A view that is not shared by many, especially those who feel it is an inaccurate portrayal of events on that blood-spilled day in Kuala Lumpur.
And just like the riot, the movie has become divisive, not unifying.
The filmmaker denied today her movie was promoting a pro-Malay agenda or that it featured a character based on DAP lawmaker Lim Kit Siang that was portrayed in a negative light in scenes depicting the May 13, 1969 race riots, as suggested by some Umno blogs to the chagrin of Pakatan Rakyat (PR) leaders.
“This is not a movie to raise dissent. It is one to bring people together. It is just a movie about two great men. If they are from Umno, that’s just history. If they are also Malay, it is also our history.
“We are filmmakers, not an organ to produce propaganda,” Shuhaimi said.
One wonders if anyone else can produce another view of the May 13 race riot and get the same kind of funding that “Tanda Putera” received — RM4.8 million from the National Film Development Corporation (Finas) and the Multimedia Development Corporation (Mdec).
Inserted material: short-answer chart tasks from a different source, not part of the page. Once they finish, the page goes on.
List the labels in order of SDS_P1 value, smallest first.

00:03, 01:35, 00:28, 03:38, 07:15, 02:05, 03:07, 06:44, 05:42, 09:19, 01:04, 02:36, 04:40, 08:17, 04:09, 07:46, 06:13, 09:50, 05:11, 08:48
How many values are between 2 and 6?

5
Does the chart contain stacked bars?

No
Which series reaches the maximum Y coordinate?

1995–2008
The issue is simple. The movie is about Malaysian history and two national figures are featured — the late Tun Abdul Razak Hussein and the late Tun Dr Ismail Abdul Rahman. Now if they are depicted accurately, why is the director taking artistic licence with other figures and movements linked to the bloody riot?
The complaints about the movie reflect the simple truth, that only official versions of history approved by the victors or the government of the day will be produced and shown, in this case this coming November.
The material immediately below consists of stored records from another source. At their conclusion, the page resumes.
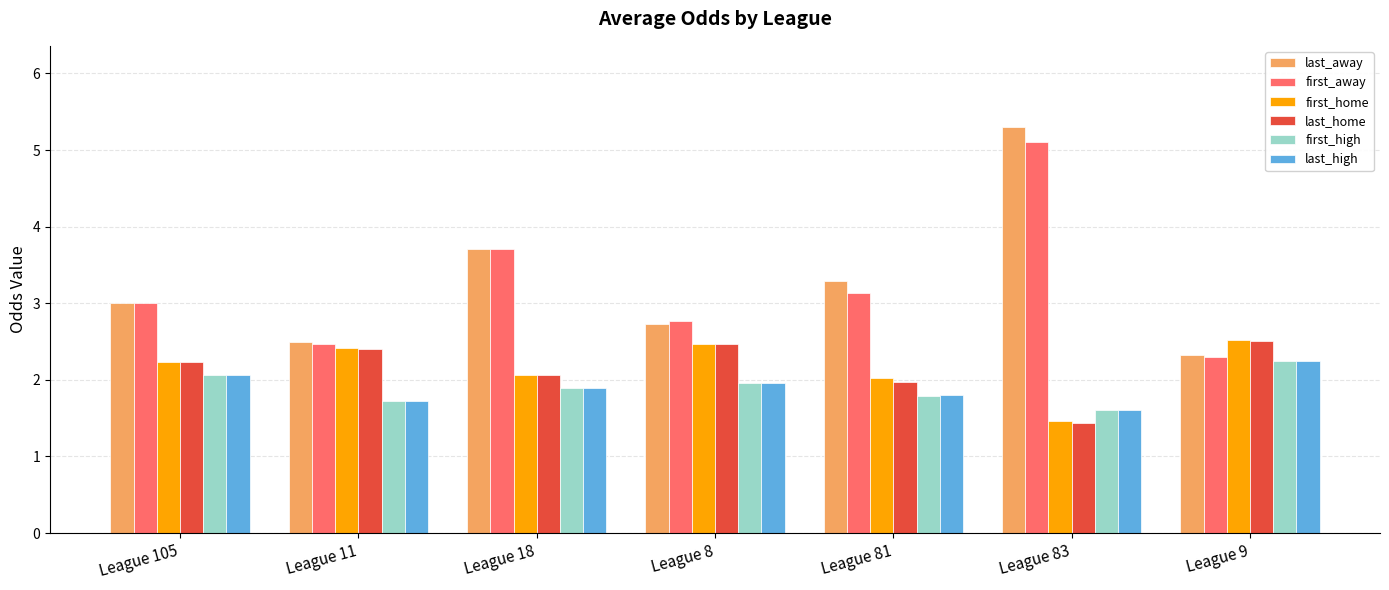

Read the last_high value at League 105.

2.1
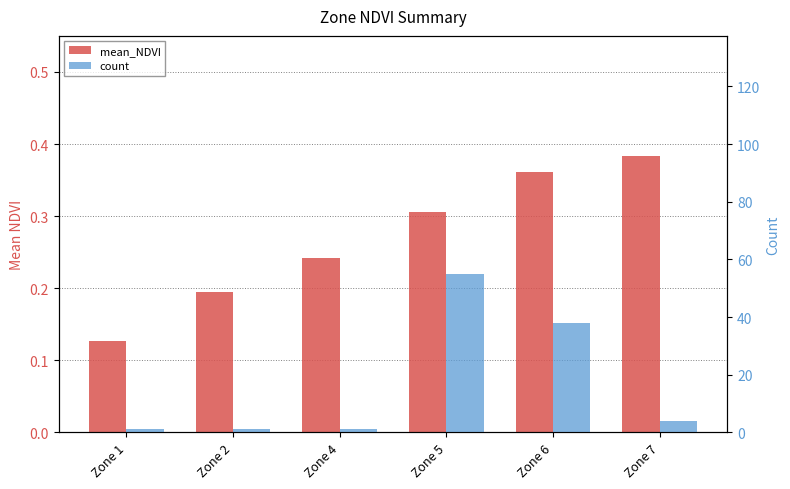

At which category is the sum across all series the highest?

Zone 5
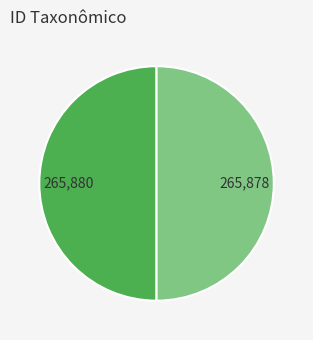

How many segments does this pie chart have?

2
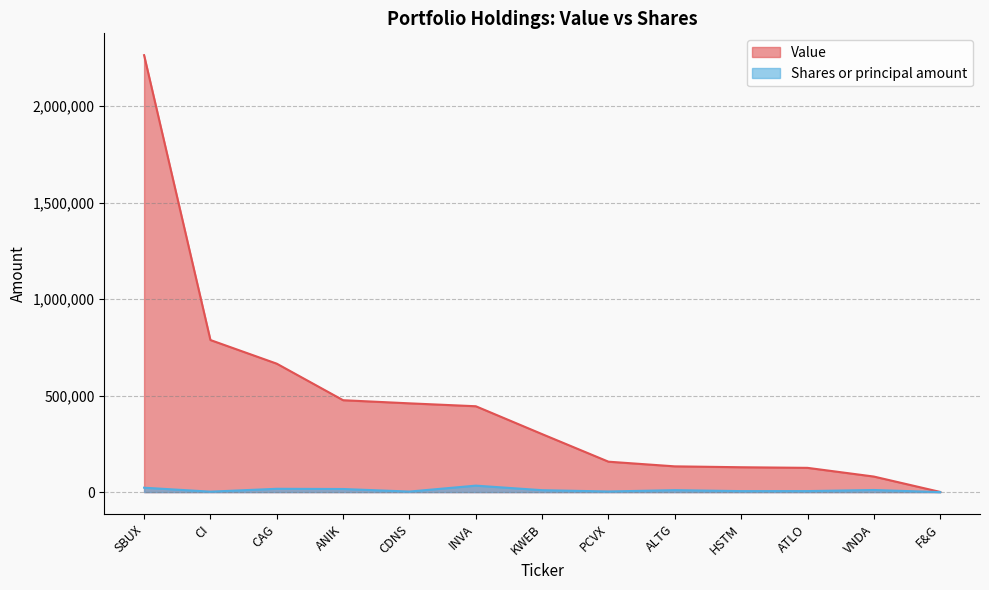

True or false: Shares or principal amount has more than 1 points higher than both neighbors.

True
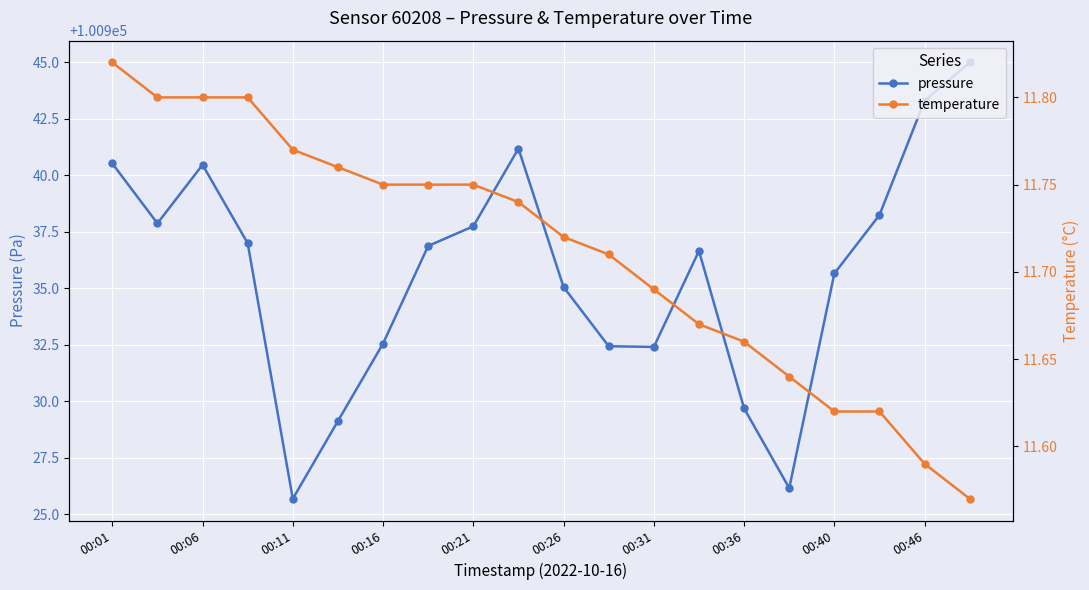

How many interior local valleys does the pressure series have?

4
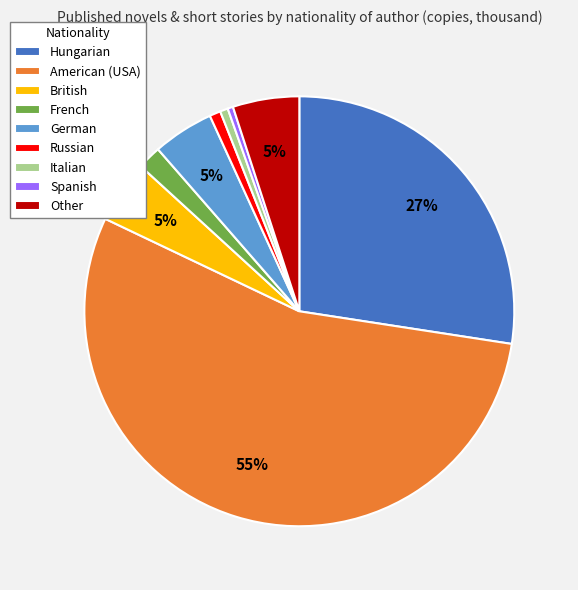

Do Other and Spanish together represent more than half of the pie?

No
But any other version or narrative is dismissed, ignored and shunned without even the remotest possibility of funding or a showing in local cinemas.
Malaysia and Malaysians deserve better than being fed the official drivel that the likes of Shuhaimi is putting out in “Tanda Putera”.
Let’s have a true flowering of the arts and encourage more to depict our history as accurately as possible. After all, May 13 belongs to all Malaysians, not just one view or the National Operations Council’s version of events.
Shuhaimi’s film also isn’t it, especially if it is just the Umno viewpoint because after all, there have been claims that some politicians from the party had a hand in it.
We haven’t learnt anything from May 13, 1969, have we? One wonders why such a movie was made in the first place.